## What you should do
A word-for-word copy of the records that follow is needed, with every picture omitted.

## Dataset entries
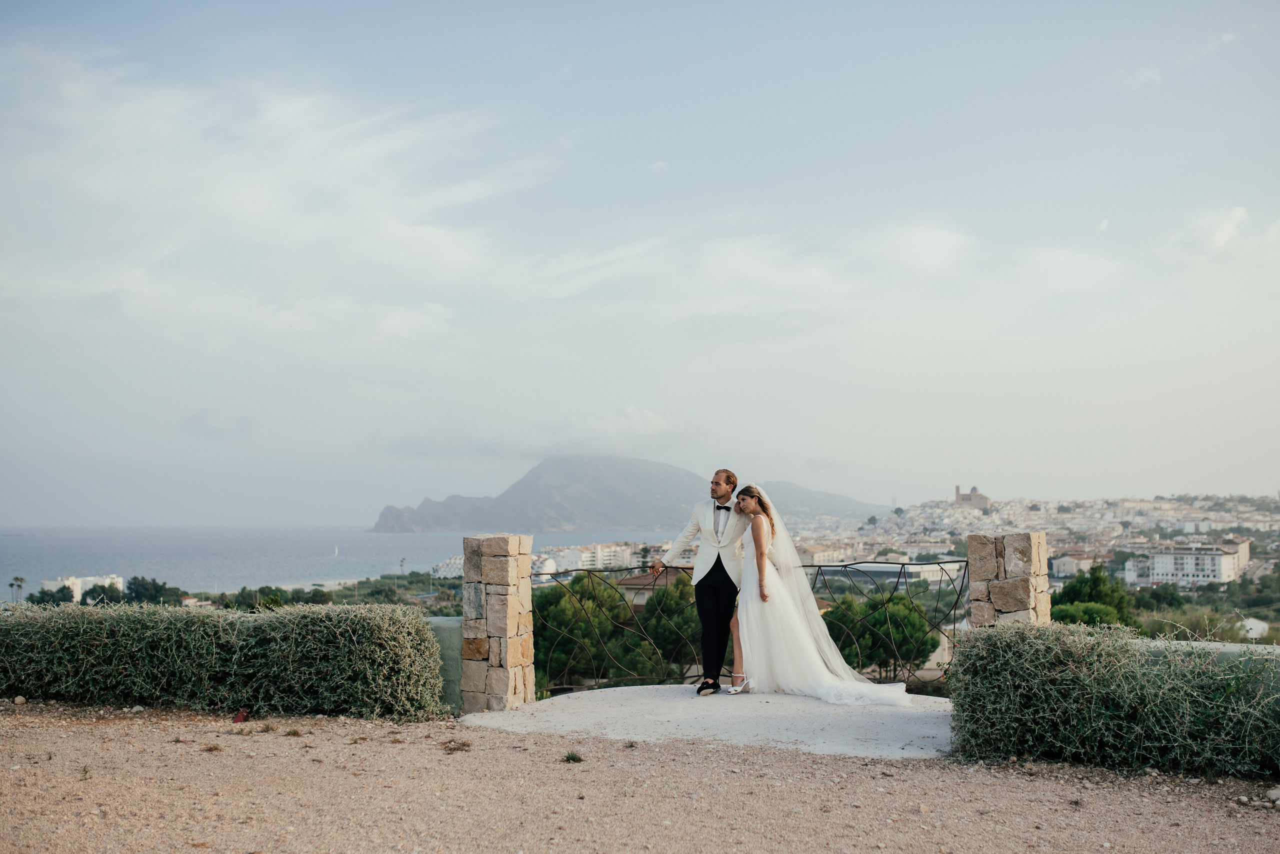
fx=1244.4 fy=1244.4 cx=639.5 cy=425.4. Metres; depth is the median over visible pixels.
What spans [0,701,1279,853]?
gravel ground
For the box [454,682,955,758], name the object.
platform
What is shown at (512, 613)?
stone pillar
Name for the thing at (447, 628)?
low wall
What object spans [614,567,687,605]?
house
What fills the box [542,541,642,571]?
apartment building
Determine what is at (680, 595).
tree
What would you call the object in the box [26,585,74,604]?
tree
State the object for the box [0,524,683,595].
sea
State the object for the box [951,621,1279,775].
hedge
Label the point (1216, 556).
white building
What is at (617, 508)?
mountain
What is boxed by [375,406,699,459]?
cloud
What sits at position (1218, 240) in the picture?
cloud
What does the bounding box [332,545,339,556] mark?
sailboat
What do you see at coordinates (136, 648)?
hedge
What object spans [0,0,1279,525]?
sky
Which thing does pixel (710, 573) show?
man
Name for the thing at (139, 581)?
tree
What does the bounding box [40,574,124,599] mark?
white building
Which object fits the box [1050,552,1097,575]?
building
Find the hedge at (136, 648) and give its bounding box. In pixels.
[0,600,449,720]
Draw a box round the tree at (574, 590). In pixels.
[531,571,638,690]
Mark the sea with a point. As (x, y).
(449, 538)
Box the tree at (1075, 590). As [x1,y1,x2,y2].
[1048,563,1138,628]
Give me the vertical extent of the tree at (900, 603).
4.234 m
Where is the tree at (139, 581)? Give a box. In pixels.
[124,575,182,603]
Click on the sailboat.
(336, 551)
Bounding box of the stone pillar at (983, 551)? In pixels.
[966,529,1051,627]
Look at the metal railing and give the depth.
9.98 m
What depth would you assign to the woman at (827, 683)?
8.99 m
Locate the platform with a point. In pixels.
(750, 695)
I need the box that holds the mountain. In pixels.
[368,453,890,532]
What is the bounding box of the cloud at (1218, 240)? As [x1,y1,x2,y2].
[1163,205,1279,265]
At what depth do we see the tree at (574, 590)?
34.11 m
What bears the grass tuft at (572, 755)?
on the gravel ground at (865, 772)
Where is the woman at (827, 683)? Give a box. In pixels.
[729,485,914,704]
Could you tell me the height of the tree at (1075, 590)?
4.618 m
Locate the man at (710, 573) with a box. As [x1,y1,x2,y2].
[658,468,754,693]
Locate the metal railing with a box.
[541,557,966,689]
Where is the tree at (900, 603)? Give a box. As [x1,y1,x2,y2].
[820,591,941,679]
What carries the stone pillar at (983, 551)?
on the platform
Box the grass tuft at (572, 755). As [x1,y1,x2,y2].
[562,749,583,762]
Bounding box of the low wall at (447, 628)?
[427,615,463,714]
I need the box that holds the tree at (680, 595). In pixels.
[635,573,703,677]
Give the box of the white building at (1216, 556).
[1126,540,1251,584]
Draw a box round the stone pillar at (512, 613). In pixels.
[460,529,534,711]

## Answer section
fx=1244.4 fy=1244.4 cx=639.5 cy=425.4. Metres; depth is the median over visible pixels.
What spans [0,701,1279,853]?
gravel ground
For the box [454,682,955,758], name the object.
platform
What is shown at (512, 613)?
stone pillar
Name for the thing at (447, 628)?
low wall
What object spans [614,567,687,605]?
house
What fills the box [542,541,642,571]?
apartment building
Determine what is at (680, 595).
tree
What would you call the object in the box [26,585,74,604]?
tree
State the object for the box [0,524,683,595].
sea
State the object for the box [951,621,1279,775].
hedge
Label the point (1216, 556).
white building
What is at (617, 508)?
mountain
What is boxed by [375,406,699,459]?
cloud
What sits at position (1218, 240) in the picture?
cloud
What does the bounding box [332,545,339,556] mark?
sailboat
What do you see at coordinates (136, 648)?
hedge
What object spans [0,0,1279,525]?
sky
Which thing does pixel (710, 573) show?
man
Name for the thing at (139, 581)?
tree
What does the bounding box [40,574,124,599] mark?
white building
Which object fits the box [1050,552,1097,575]?
building
Find the hedge at (136, 648) and give its bounding box. In pixels.
[0,600,449,720]
Draw a box round the tree at (574, 590). In pixels.
[531,571,638,690]
Mark the sea with a point. As (x, y).
(449, 538)
Box the tree at (1075, 590). As [x1,y1,x2,y2].
[1048,563,1138,628]
Give me the vertical extent of the tree at (900, 603).
4.234 m
Where is the tree at (139, 581)? Give a box. In pixels.
[124,575,182,603]
Click on the sailboat.
(336, 551)
Bounding box of the stone pillar at (983, 551)? In pixels.
[966,529,1051,627]
Look at the metal railing and give the depth.
9.98 m
What depth would you assign to the woman at (827, 683)?
8.99 m
Locate the platform with a point. In pixels.
(750, 695)
I need the box that holds the mountain. In pixels.
[368,453,890,532]
What is the bounding box of the cloud at (1218, 240)? As [x1,y1,x2,y2].
[1163,205,1279,265]
At what depth do we see the tree at (574, 590)?
34.11 m
What bears the grass tuft at (572, 755)?
on the gravel ground at (865, 772)
Where is the woman at (827, 683)? Give a box. In pixels.
[729,485,914,704]
Could you tell me the height of the tree at (1075, 590)?
4.618 m
Locate the man at (710, 573) with a box. As [x1,y1,x2,y2].
[658,468,754,693]
Locate the metal railing with a box.
[541,557,966,689]
Where is the tree at (900, 603)? Give a box. As [x1,y1,x2,y2].
[820,591,941,679]
What carries the stone pillar at (983, 551)?
on the platform
Box the grass tuft at (572, 755). As [x1,y1,x2,y2].
[562,749,583,762]
Bounding box of the low wall at (447, 628)?
[427,615,463,714]
I need the box that holds the tree at (680, 595). In pixels.
[635,573,703,677]
Give the box of the white building at (1216, 556).
[1126,540,1251,584]
Draw a box round the stone pillar at (512, 613). In pixels.
[460,529,534,711]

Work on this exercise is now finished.